*** Opening Dataset content ***
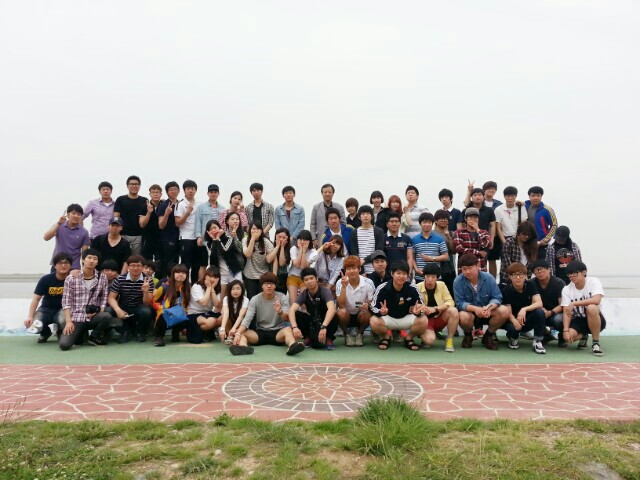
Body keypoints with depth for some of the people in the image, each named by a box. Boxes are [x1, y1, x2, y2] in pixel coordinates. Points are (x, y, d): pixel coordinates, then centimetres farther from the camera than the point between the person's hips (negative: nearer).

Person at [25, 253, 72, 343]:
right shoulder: (46, 279, -10)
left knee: (63, 321, -35)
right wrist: (30, 316, -20)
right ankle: (46, 331, 15)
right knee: (35, 325, -26)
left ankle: (60, 332, 6)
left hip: (63, 309, -2)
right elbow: (36, 299, -8)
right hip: (46, 309, 2)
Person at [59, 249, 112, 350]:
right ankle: (80, 333, 14)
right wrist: (68, 321, -12)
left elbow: (104, 298, 8)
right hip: (75, 318, -2)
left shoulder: (102, 278, 4)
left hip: (92, 317, 2)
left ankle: (94, 337, 0)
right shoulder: (71, 278, -2)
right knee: (64, 344, -22)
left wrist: (99, 312, -10)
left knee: (106, 316, -32)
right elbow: (66, 302, -3)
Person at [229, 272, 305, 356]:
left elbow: (288, 318, -14)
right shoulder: (255, 300, -3)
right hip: (260, 332, 2)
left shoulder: (282, 297, -4)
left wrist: (280, 312, -38)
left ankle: (292, 346, -64)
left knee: (288, 329, -33)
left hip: (278, 331, -2)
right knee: (242, 332, -22)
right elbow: (247, 319, -14)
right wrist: (238, 333, -32)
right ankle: (243, 347, -53)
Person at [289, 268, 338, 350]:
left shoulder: (325, 291, -21)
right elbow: (292, 310, -25)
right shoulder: (303, 294, -11)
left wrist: (324, 327, -52)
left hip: (326, 321, -3)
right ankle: (307, 338, 0)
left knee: (334, 318, -37)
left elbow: (332, 309, -38)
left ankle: (329, 339, -7)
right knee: (295, 315, -22)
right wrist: (294, 327, -43)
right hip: (312, 322, 3)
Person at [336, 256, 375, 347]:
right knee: (341, 312, -33)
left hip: (360, 314, 0)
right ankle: (347, 333, 0)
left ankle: (360, 333, 1)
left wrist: (367, 306, -35)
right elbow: (340, 305, -22)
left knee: (366, 314, -33)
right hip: (347, 315, 0)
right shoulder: (340, 283, -13)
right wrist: (344, 287, -31)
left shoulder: (368, 283, -14)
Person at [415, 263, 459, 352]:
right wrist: (419, 310, -32)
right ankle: (424, 335, 6)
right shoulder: (418, 287, -12)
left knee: (453, 311, -27)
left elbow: (450, 302, -8)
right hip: (425, 320, -3)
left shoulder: (441, 285, -4)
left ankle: (449, 340, -11)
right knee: (429, 340, -33)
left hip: (439, 319, 3)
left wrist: (435, 309, -23)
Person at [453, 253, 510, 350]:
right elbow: (459, 303, -19)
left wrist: (489, 307, -34)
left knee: (504, 311, -24)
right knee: (464, 317, -37)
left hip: (486, 313, 3)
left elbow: (497, 298, -12)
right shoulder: (458, 281, -17)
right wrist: (475, 309, -37)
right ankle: (468, 336, 2)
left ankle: (488, 336, 2)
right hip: (469, 311, -2)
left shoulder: (488, 278, -12)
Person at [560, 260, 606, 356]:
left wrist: (574, 303, -31)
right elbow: (566, 312, -12)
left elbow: (596, 300, -31)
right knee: (568, 336, -30)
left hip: (595, 320, -2)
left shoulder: (593, 282, -12)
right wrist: (565, 330, -26)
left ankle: (596, 343, -18)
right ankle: (583, 336, 11)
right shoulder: (566, 289, -6)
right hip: (578, 321, 2)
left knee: (591, 307, -36)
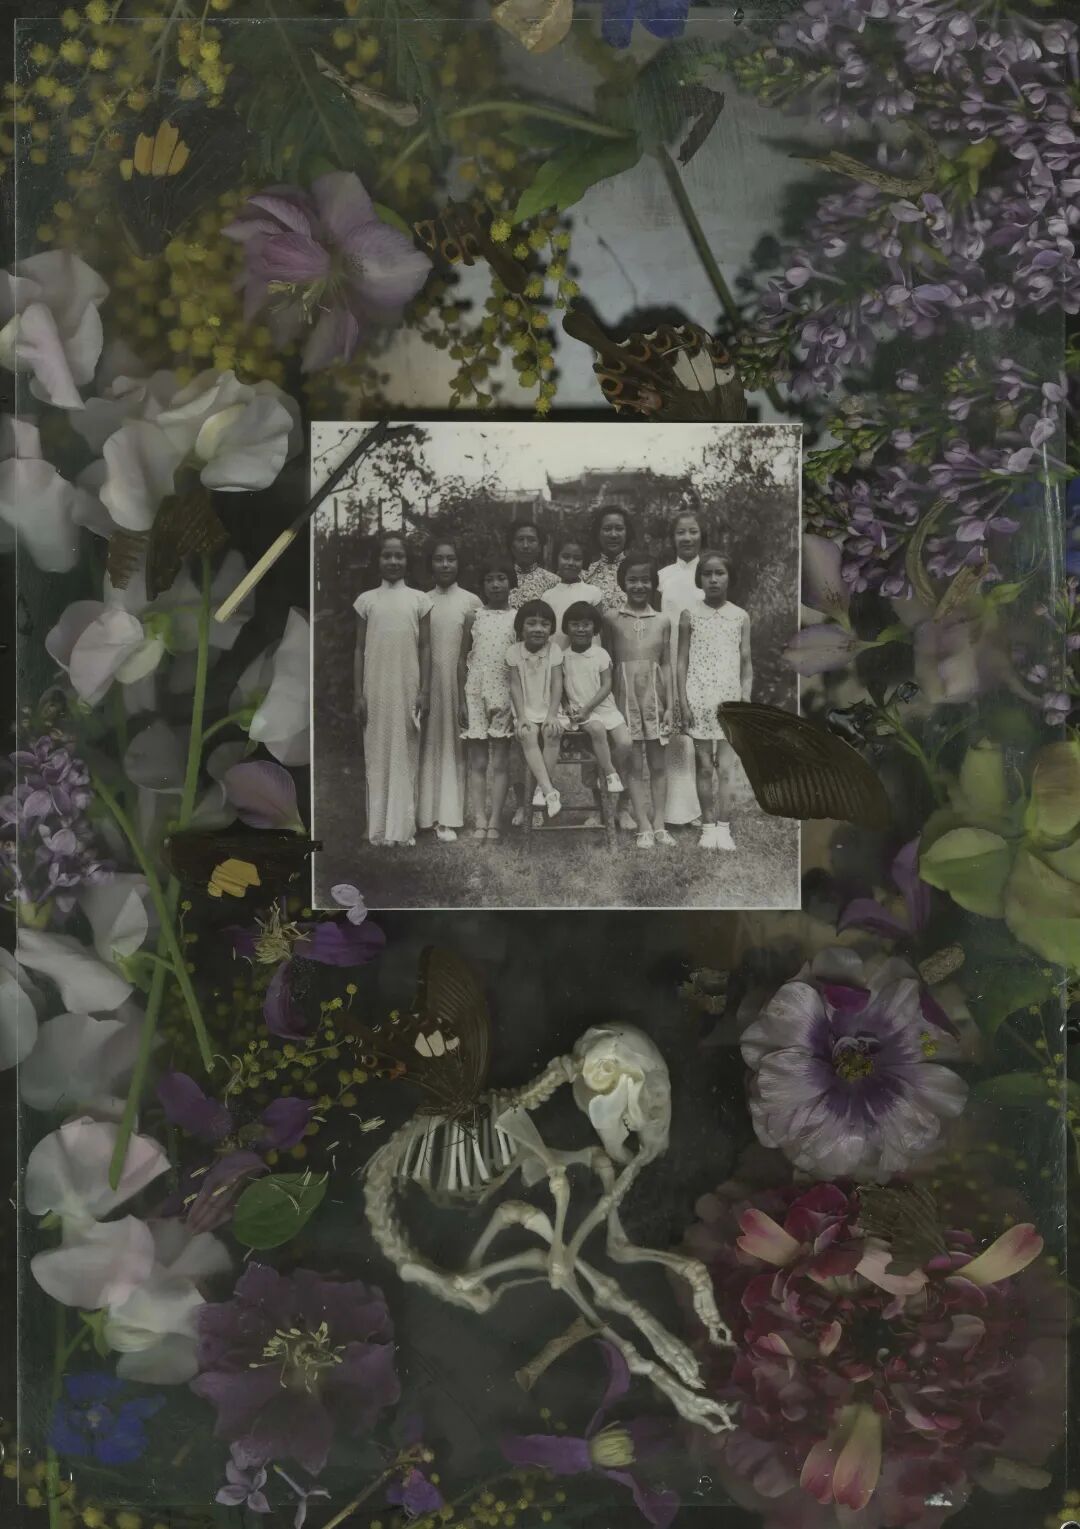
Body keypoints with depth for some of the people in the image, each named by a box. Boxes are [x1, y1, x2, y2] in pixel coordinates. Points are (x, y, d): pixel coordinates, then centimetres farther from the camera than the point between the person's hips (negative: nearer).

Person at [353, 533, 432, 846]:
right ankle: (379, 829, 9)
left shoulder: (419, 599, 4)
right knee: (377, 756, 3)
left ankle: (403, 828, 7)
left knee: (405, 755, 2)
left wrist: (424, 692, -2)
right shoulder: (366, 600, 6)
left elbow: (425, 648, 4)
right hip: (376, 690, 1)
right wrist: (358, 694, 0)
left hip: (408, 689, -1)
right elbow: (360, 649, 6)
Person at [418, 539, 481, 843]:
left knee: (454, 745, -1)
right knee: (429, 745, 2)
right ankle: (429, 812, 6)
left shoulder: (471, 601, 2)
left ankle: (448, 818, 2)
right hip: (428, 683, 2)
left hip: (459, 683, -2)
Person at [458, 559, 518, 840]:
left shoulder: (517, 618, 4)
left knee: (500, 762, 0)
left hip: (505, 694, -1)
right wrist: (462, 701, 2)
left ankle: (494, 823, 2)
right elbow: (463, 660, 8)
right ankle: (479, 822, 0)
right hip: (475, 693, 1)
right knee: (477, 762, 0)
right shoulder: (473, 617, 6)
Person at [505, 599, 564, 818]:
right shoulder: (514, 651, -2)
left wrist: (552, 715, -17)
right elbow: (515, 685, -3)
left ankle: (541, 785, -18)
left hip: (549, 710, 0)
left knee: (552, 731, -31)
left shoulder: (553, 650, -3)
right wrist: (521, 716, -13)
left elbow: (557, 684, -7)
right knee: (527, 735, -30)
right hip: (526, 711, 0)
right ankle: (549, 791, -36)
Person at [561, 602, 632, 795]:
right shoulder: (563, 657, 3)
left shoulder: (601, 654, 0)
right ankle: (610, 775, -20)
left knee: (625, 743, -17)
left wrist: (587, 708, -14)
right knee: (597, 728, -32)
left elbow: (606, 686, -4)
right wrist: (568, 705, -12)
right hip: (579, 710, -1)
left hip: (604, 706, 1)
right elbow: (559, 686, 5)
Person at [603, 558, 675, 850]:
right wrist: (609, 704, 0)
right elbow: (608, 662, 4)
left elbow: (666, 665, 6)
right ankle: (644, 826, 0)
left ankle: (659, 823, 9)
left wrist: (670, 706, 1)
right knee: (634, 763, -1)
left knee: (658, 763, 4)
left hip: (654, 694, 1)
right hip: (626, 694, -1)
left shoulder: (662, 621, 5)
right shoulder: (612, 619, 2)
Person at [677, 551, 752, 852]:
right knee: (704, 766, 3)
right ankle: (708, 826, 9)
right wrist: (683, 702, -4)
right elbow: (682, 661, 2)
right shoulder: (690, 615, 3)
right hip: (699, 699, -1)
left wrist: (746, 698, -2)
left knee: (725, 767, -2)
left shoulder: (741, 617, 6)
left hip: (729, 700, 1)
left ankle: (723, 827, 1)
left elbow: (746, 662, 7)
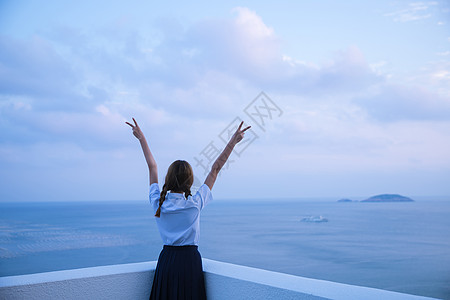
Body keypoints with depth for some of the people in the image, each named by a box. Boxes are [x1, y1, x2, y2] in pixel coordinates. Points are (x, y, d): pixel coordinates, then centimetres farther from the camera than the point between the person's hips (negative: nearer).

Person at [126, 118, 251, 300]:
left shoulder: (158, 202, -4)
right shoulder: (195, 203, -10)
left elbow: (152, 167, 7)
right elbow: (215, 169, -4)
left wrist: (141, 138, 19)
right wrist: (232, 142, 3)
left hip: (166, 259, 3)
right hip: (189, 259, -3)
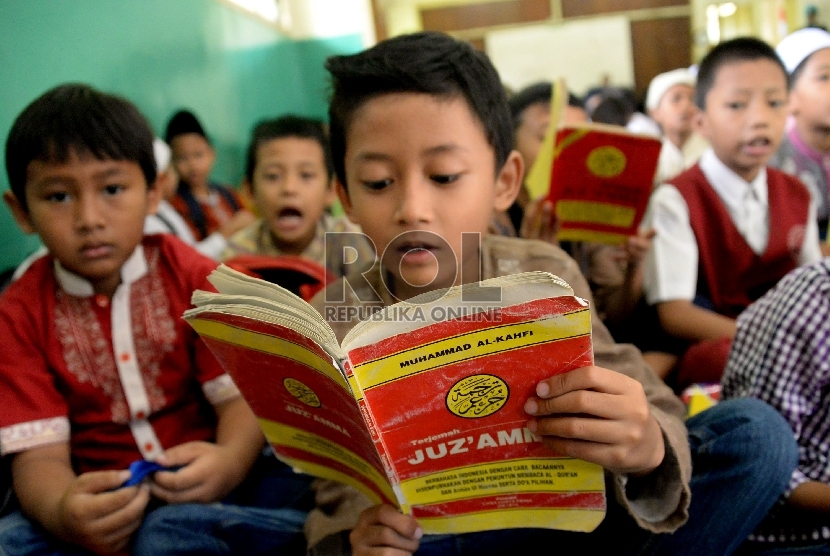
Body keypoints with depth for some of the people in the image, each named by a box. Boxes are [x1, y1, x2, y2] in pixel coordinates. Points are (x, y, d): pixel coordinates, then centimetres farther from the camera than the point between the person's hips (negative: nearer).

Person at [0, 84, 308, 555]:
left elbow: (241, 395, -7)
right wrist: (62, 512, -33)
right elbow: (39, 450, -8)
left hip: (194, 482, -2)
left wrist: (229, 462, -31)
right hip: (99, 498, 2)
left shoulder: (197, 278, -1)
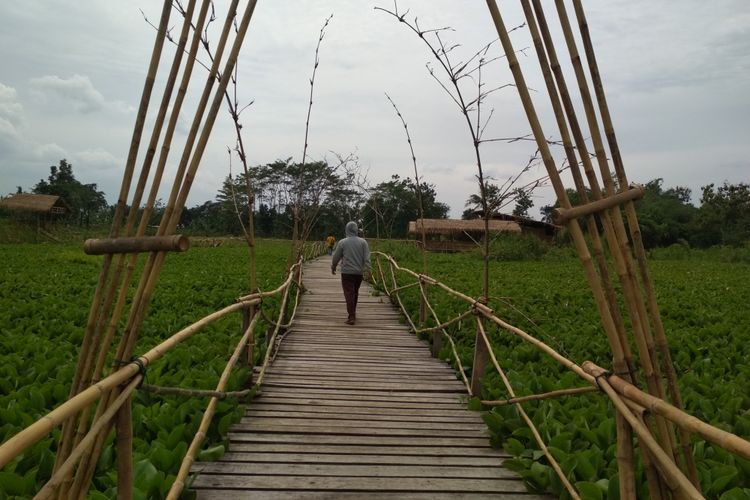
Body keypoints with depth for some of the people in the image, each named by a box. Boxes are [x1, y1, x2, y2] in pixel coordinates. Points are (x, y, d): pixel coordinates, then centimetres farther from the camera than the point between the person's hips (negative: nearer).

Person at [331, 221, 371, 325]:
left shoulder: (342, 242, -3)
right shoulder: (363, 242, 2)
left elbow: (336, 257, 4)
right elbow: (367, 257, -4)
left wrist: (333, 268, 18)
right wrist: (369, 269, -4)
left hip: (347, 272, -3)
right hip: (359, 272, 3)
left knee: (349, 293, -3)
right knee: (355, 293, 16)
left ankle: (351, 317, -10)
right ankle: (353, 313, 29)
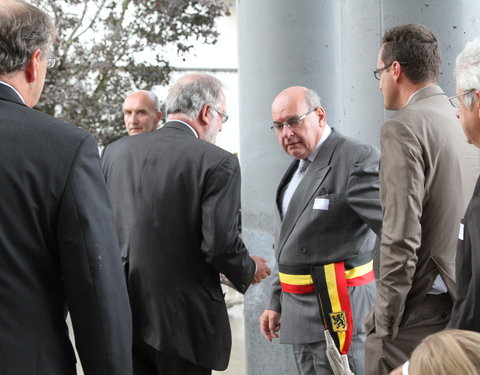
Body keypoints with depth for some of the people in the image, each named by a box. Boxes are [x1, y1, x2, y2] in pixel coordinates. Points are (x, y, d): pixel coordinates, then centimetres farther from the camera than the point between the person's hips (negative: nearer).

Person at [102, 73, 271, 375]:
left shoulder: (116, 151, 6)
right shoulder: (218, 163, -10)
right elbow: (221, 243, -15)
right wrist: (248, 271, 5)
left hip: (123, 316, 4)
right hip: (183, 321, -4)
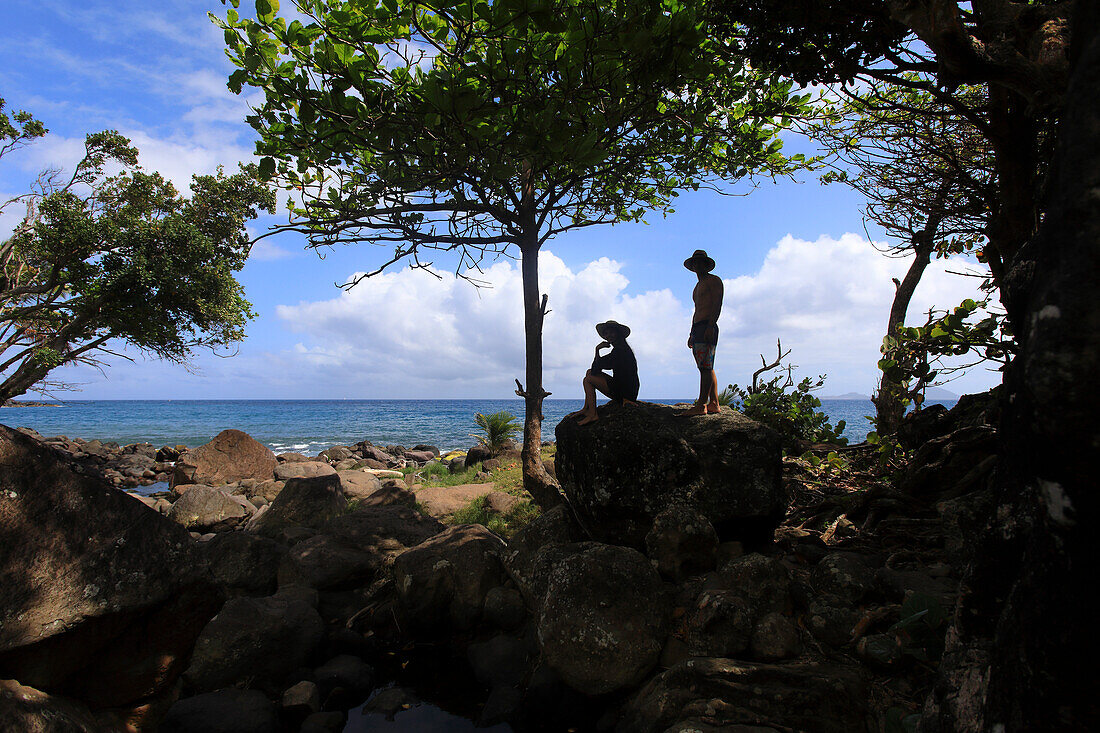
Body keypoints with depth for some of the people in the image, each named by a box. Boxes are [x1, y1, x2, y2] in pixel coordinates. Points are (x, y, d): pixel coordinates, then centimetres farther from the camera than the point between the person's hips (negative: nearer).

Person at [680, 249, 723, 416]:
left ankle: (701, 405, -21)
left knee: (705, 367, -15)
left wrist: (710, 327, -22)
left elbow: (717, 304, -11)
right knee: (707, 368, 6)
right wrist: (691, 334, 22)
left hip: (707, 327, -9)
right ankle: (714, 404, 6)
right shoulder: (698, 287, 28)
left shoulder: (714, 280, 1)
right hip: (697, 328, 9)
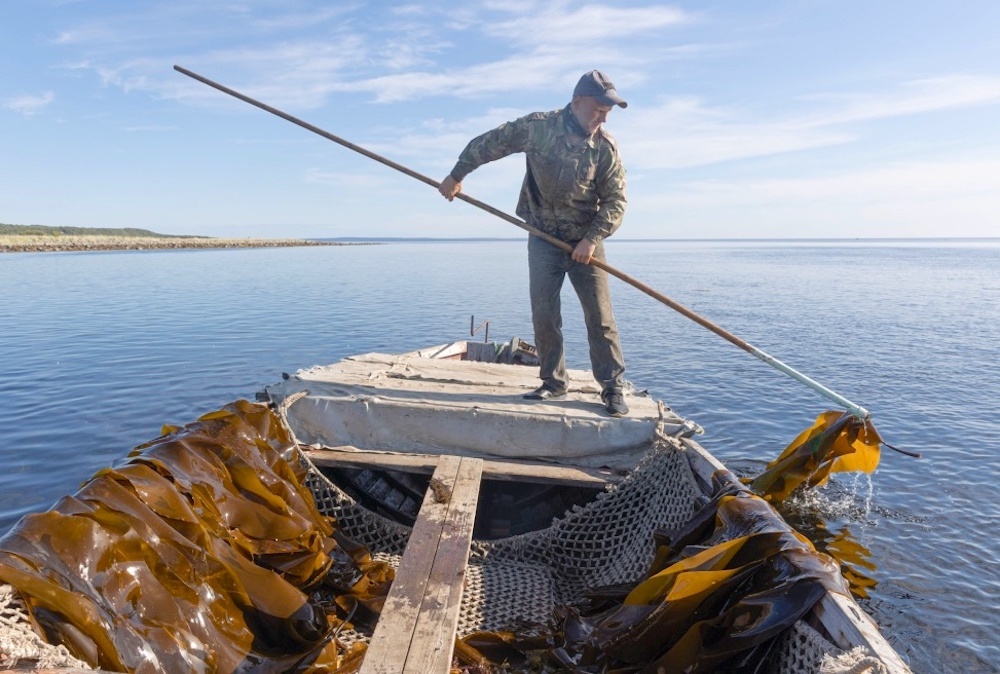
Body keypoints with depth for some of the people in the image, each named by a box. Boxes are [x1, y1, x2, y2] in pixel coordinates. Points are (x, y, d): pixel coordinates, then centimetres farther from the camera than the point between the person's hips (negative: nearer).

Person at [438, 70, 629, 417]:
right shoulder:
*** Closing Dataset content ***
- **Problem**: Copy out the lines word for word, beginning at the line that contains "left elbow: (666, 665, 6)" and ending after the line that contains "right hip: (189, 259, -3)", and omit the pictures from your answer.

- **Answer below**:
left elbow: (666, 665, 6)
right ankle: (644, 826, 0)
left ankle: (659, 823, 9)
left wrist: (670, 706, 1)
right knee: (634, 763, -1)
left knee: (658, 763, 4)
left hip: (654, 694, 1)
right hip: (626, 694, -1)
left shoulder: (662, 621, 5)
right shoulder: (612, 619, 2)
Person at [677, 551, 752, 852]:
right knee: (704, 766, 3)
right ankle: (708, 826, 9)
right wrist: (683, 702, -4)
right elbow: (682, 661, 2)
right shoulder: (690, 615, 3)
right hip: (699, 699, -1)
left wrist: (746, 698, -2)
left knee: (725, 767, -2)
left shoulder: (741, 617, 6)
left hip: (729, 700, 1)
left ankle: (723, 827, 1)
left elbow: (746, 662, 7)
Body keypoints with depth for some of the people in the image, each named by a box. Boxes are [x1, y1, x2, y2] in pixel coordinates. Points are (x, y, d): pixel coordinates, then centimetres farther from the camera than the point between the person's hips (negative: nearer).

Person at [126, 118, 251, 300]:
left shoulder: (158, 202, -4)
right shoulder: (195, 203, -10)
left elbow: (152, 167, 7)
right elbow: (215, 169, -4)
left wrist: (141, 138, 19)
right wrist: (232, 142, 3)
left hip: (166, 259, 3)
right hip: (189, 259, -3)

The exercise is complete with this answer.